__Exercise__.
Reproduce each of the records below word for word, keeping every character unchanged.

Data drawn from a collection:
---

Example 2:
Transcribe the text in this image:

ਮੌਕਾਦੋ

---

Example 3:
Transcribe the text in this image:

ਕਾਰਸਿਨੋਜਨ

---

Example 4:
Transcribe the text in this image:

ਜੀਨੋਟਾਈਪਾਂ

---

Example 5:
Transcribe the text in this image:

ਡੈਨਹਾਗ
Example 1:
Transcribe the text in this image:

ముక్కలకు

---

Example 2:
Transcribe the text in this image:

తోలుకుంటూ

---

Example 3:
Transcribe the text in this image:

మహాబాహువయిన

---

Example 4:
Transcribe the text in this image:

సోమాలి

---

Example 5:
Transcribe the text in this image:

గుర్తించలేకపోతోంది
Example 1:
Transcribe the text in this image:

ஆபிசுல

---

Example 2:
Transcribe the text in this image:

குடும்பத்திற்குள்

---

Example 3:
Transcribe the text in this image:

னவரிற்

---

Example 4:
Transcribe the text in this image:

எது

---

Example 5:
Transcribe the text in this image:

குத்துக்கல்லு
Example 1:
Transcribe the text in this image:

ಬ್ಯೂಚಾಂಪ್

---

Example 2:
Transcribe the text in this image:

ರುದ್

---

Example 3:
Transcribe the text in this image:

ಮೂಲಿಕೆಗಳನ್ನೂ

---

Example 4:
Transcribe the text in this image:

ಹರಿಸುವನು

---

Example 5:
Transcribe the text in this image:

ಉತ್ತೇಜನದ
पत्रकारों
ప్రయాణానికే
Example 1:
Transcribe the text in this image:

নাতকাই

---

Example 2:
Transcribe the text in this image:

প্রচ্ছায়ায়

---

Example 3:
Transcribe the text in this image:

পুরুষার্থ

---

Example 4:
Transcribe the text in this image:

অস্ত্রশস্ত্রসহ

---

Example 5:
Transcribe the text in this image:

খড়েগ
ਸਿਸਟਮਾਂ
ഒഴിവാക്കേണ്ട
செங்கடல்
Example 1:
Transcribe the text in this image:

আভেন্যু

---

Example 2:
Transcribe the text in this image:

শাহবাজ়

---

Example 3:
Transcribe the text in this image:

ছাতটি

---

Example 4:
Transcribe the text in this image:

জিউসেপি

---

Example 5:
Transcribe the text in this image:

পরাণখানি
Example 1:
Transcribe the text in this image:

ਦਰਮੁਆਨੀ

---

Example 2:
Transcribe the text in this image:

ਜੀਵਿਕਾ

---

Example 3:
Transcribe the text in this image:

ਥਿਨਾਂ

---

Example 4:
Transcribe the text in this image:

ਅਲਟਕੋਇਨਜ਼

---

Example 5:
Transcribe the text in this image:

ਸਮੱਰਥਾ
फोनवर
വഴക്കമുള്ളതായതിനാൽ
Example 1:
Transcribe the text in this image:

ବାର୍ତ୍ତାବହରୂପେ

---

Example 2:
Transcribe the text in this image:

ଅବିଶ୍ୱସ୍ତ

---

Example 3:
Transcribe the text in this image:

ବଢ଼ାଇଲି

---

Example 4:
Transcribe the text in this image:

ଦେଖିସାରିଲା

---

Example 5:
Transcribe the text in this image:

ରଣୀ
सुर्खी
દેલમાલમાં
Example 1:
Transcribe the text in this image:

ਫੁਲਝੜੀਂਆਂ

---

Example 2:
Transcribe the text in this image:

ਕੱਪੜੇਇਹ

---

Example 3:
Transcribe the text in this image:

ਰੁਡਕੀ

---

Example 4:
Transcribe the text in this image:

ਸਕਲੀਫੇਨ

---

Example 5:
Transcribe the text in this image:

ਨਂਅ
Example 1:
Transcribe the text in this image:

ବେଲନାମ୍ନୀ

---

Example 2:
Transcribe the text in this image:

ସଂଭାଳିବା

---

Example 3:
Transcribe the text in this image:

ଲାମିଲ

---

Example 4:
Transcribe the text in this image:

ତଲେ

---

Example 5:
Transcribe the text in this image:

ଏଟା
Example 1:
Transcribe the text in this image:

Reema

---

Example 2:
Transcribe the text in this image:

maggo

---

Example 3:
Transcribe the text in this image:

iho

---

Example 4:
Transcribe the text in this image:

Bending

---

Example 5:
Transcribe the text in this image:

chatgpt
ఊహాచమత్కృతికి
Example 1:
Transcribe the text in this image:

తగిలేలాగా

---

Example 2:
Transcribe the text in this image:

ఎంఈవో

__Completed exercise__.
---

Example 2:
Transcribe the text in this image:

ਮੌਕਾਦੋ

---

Example 3:
Transcribe the text in this image:

ਕਾਰਸਿਨੋਜਨ

---

Example 4:
Transcribe the text in this image:

ਜੀਨੋਟਾਈਪਾਂ

---

Example 5:
Transcribe the text in this image:

ਡੈਨਹਾਗ
Example 1:
Transcribe the text in this image:

ముక్కలకు

---

Example 2:
Transcribe the text in this image:

తోలుకుంటూ

---

Example 3:
Transcribe the text in this image:

మహాబాహువయిన

---

Example 4:
Transcribe the text in this image:

సోమాలి

---

Example 5:
Transcribe the text in this image:

గుర్తించలేకపోతోంది
Example 1:
Transcribe the text in this image:

ஆபிசுல

---

Example 2:
Transcribe the text in this image:

குடும்பத்திற்குள்

---

Example 3:
Transcribe the text in this image:

னவரிற்

---

Example 4:
Transcribe the text in this image:

எது

---

Example 5:
Transcribe the text in this image:

குத்துக்கல்லு
Example 1:
Transcribe the text in this image:

ಬ್ಯೂಚಾಂಪ್

---

Example 2:
Transcribe the text in this image:

ರುದ್

---

Example 3:
Transcribe the text in this image:

ಮೂಲಿಕೆಗಳನ್ನೂ

---

Example 4:
Transcribe the text in this image:

ಹರಿಸುವನು

---

Example 5:
Transcribe the text in this image:

ಉತ್ತೇಜನದ
पत्रकारों
ప్రయాణానికే
Example 1:
Transcribe the text in this image:

নাতকাই

---

Example 2:
Transcribe the text in this image:

প্রচ্ছায়ায়

---

Example 3:
Transcribe the text in this image:

পুরুষার্থ

---

Example 4:
Transcribe the text in this image:

অস্ত্রশস্ত্রসহ

---

Example 5:
Transcribe the text in this image:

খড়েগ
ਸਿਸਟਮਾਂ
ഒഴിവാക്കേണ്ട
செங்கடல்
Example 1:
Transcribe the text in this image:

আভেন্যু

---

Example 2:
Transcribe the text in this image:

শাহবাজ়

---

Example 3:
Transcribe the text in this image:

ছাতটি

---

Example 4:
Transcribe the text in this image:

জিউসেপি

---

Example 5:
Transcribe the text in this image:

পরাণখানি
Example 1:
Transcribe the text in this image:

ਦਰਮੁਆਨੀ

---

Example 2:
Transcribe the text in this image:

ਜੀਵਿਕਾ

---

Example 3:
Transcribe the text in this image:

ਥਿਨਾਂ

---

Example 4:
Transcribe the text in this image:

ਅਲਟਕੋਇਨਜ਼

---

Example 5:
Transcribe the text in this image:

ਸਮੱਰਥਾ
फोनवर
വഴക്കമുള്ളതായതിനാൽ
Example 1:
Transcribe the text in this image:

ବାର୍ତ୍ତାବହରୂପେ

---

Example 2:
Transcribe the text in this image:

ଅବିଶ୍ୱସ୍ତ

---

Example 3:
Transcribe the text in this image:

ବଢ଼ାଇଲି

---

Example 4:
Transcribe the text in this image:

ଦେଖିସାରିଲା

---

Example 5:
Transcribe the text in this image:

ରଣୀ
सुर्खी
દેલમાલમાં
Example 1:
Transcribe the text in this image:

ਫੁਲਝੜੀਂਆਂ

---

Example 2:
Transcribe the text in this image:

ਕੱਪੜੇਇਹ

---

Example 3:
Transcribe the text in this image:

ਰੁਡਕੀ

---

Example 4:
Transcribe the text in this image:

ਸਕਲੀਫੇਨ

---

Example 5:
Transcribe the text in this image:

ਨਂਅ
Example 1:
Transcribe the text in this image:

ବେଲନାମ୍ନୀ

---

Example 2:
Transcribe the text in this image:

ସଂଭାଳିବା

---

Example 3:
Transcribe the text in this image:

ଲାମିଲ

---

Example 4:
Transcribe the text in this image:

ତଲେ

---

Example 5:
Transcribe the text in this image:

ଏଟା
Example 1:
Transcribe the text in this image:

Reema

---

Example 2:
Transcribe the text in this image:

maggo

---

Example 3:
Transcribe the text in this image:

iho

---

Example 4:
Transcribe the text in this image:

Bending

---

Example 5:
Transcribe the text in this image:

chatgpt
ఊహాచమత్కృతికి
Example 1:
Transcribe the text in this image:

తగిలేలాగా

---

Example 2:
Transcribe the text in this image:

ఎంఈవో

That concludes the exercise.